------ TEXTE FOURNI
Un jeune graffiteur noir arpente les toits de Big Apple, des bombes de peinture à la main, brandies comme des armes, et peint des orifices respiratoires sur les murs, « des choses qui respirent et avalent perpétuellement sans jamais se remplir ». Son ami Paulo, sorte d'archange qui veille sur les New-Yorkais, l'encourage, car le temps est venu de lutter contre un mystérieux ennemi sorti des profondeurs, qui tente d'étouffer la ville. D'inquiétants phénomènes se produisent : un immense tentacule s'abat sur le pont de Williamsburg, des araignées géantes envahissent les cours d'immeuble, et certains habitants, dont on ne sait pas pourquoi ils ont été « choisis », croisent le chemin d'une mystérieuse dame blanche qui les avertit d'un danger.
------------
**CONSIGNE ÉCRITE A:** Indiquez si chacune des affirmations suivantes concorde avec le texte fourni, en répondant par oui ou par non et en citant les mots du texte qui tranchent. (i) Paulo veille sur les New-Yorkais. (ii) Un immense tentacule s'abat sur le pont de Brooklyn. (iii) La dame blanche avertit certains habitants d'un danger.
**CONSIGNE ÉCRITE B:** Reproduisez fidèlement le passage du texte fourni qui va de « Un jeune graffiteur » jusqu'à « avertit d'un danger. ».
------ DONNÉES
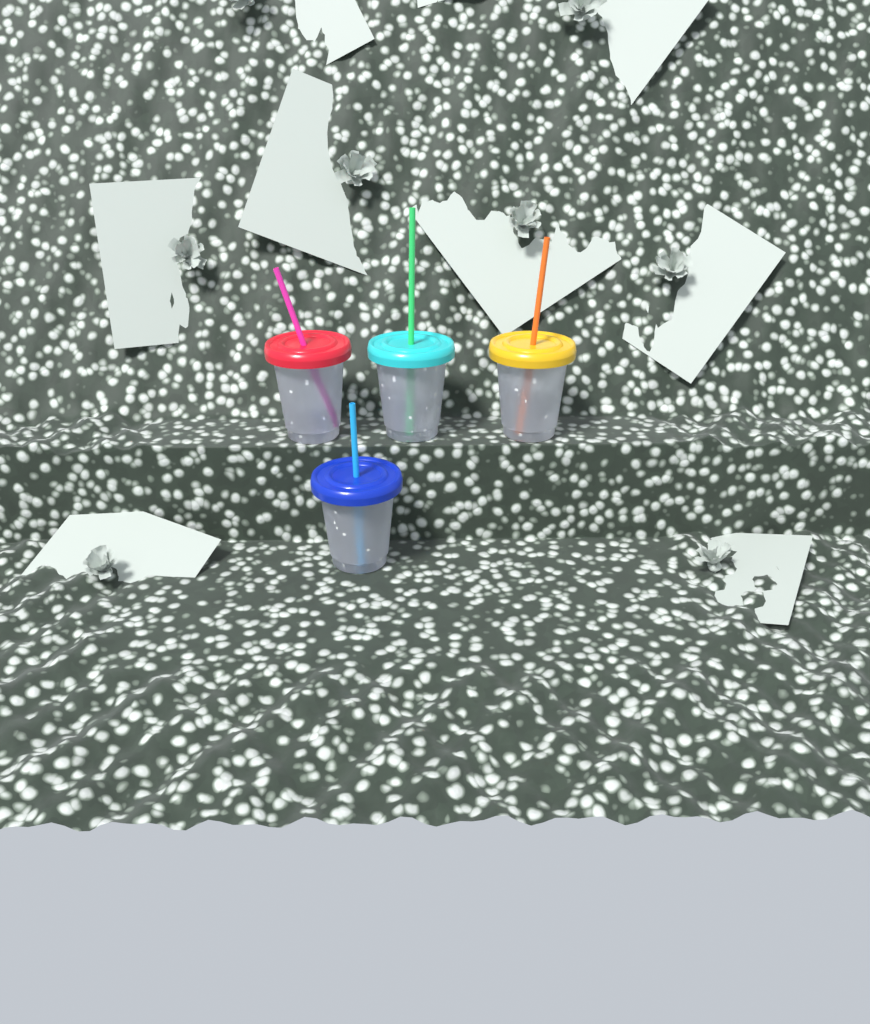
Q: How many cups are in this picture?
------------
------ DONNÉES
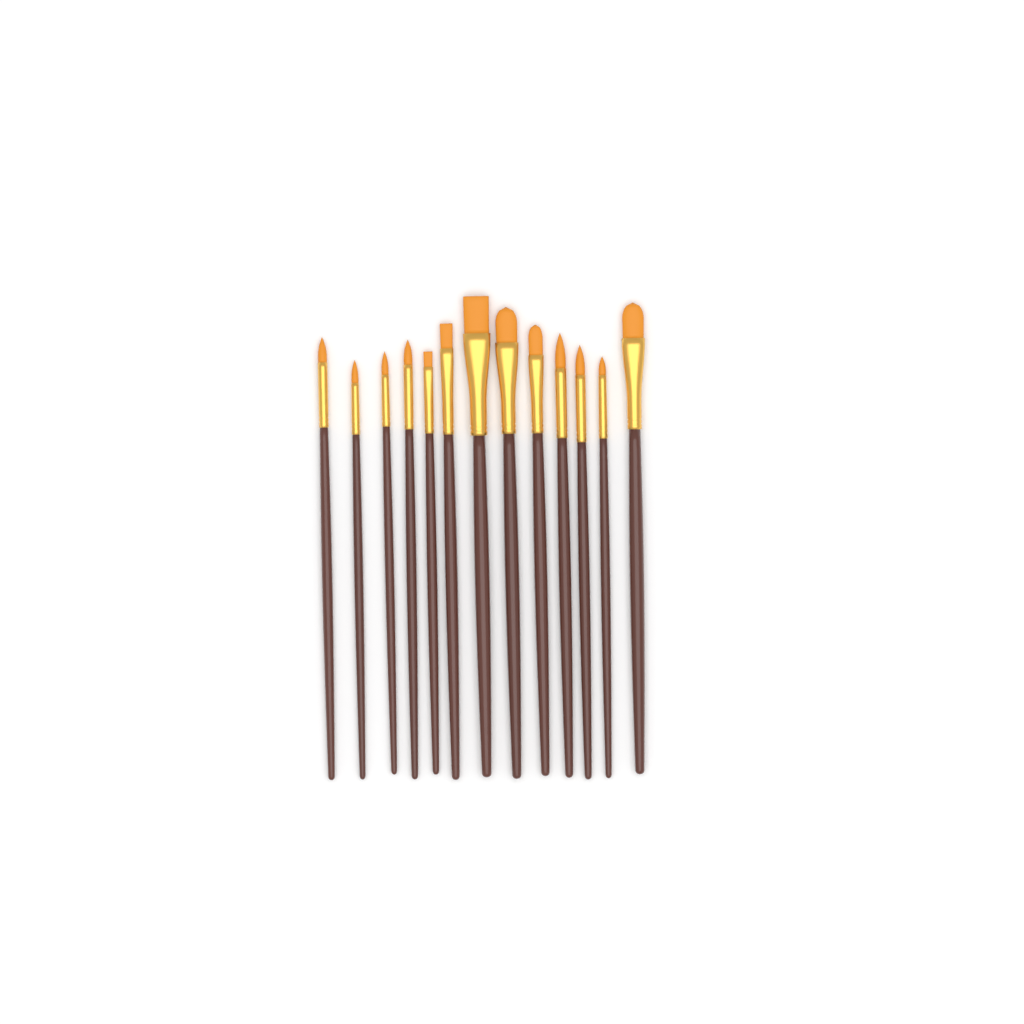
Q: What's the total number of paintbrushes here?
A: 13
------------
**RÉPONSE ÉCRITE A:**
(i) Oui : « sorte d'archange qui veille sur les New-Yorkais ».
(ii) Non : « un immense tentacule s'abat sur le pont de Williamsburg ».
(iii) Oui : « une mystérieuse dame blanche qui les avertit d'un danger ».

**RÉPONSE ÉCRITE B:**
Un jeune graffiteur noir arpente les toits de Big Apple, des bombes de peinture à la main, brandies comme des armes, et peint des orifices respiratoires sur les murs, « des choses qui respirent et avalent perpétuellement sans jamais se remplir ». Son ami Paulo, sorte d'archange qui veille sur les New-Yorkais, l'encourage, car le temps est venu de lutter contre un mystérieux ennemi sorti des profondeurs, qui tente d'étouffer la ville. D'inquiétants phénomènes se produisent : un immense tentacule s'abat sur le pont de Williamsburg, des araignées géantes envahissent les cours d'immeuble, et certains habitants, dont on ne sait pas pourquoi ils ont été « choisis », croisent le chemin d'une mystérieuse dame blanche qui les avertit d'un danger.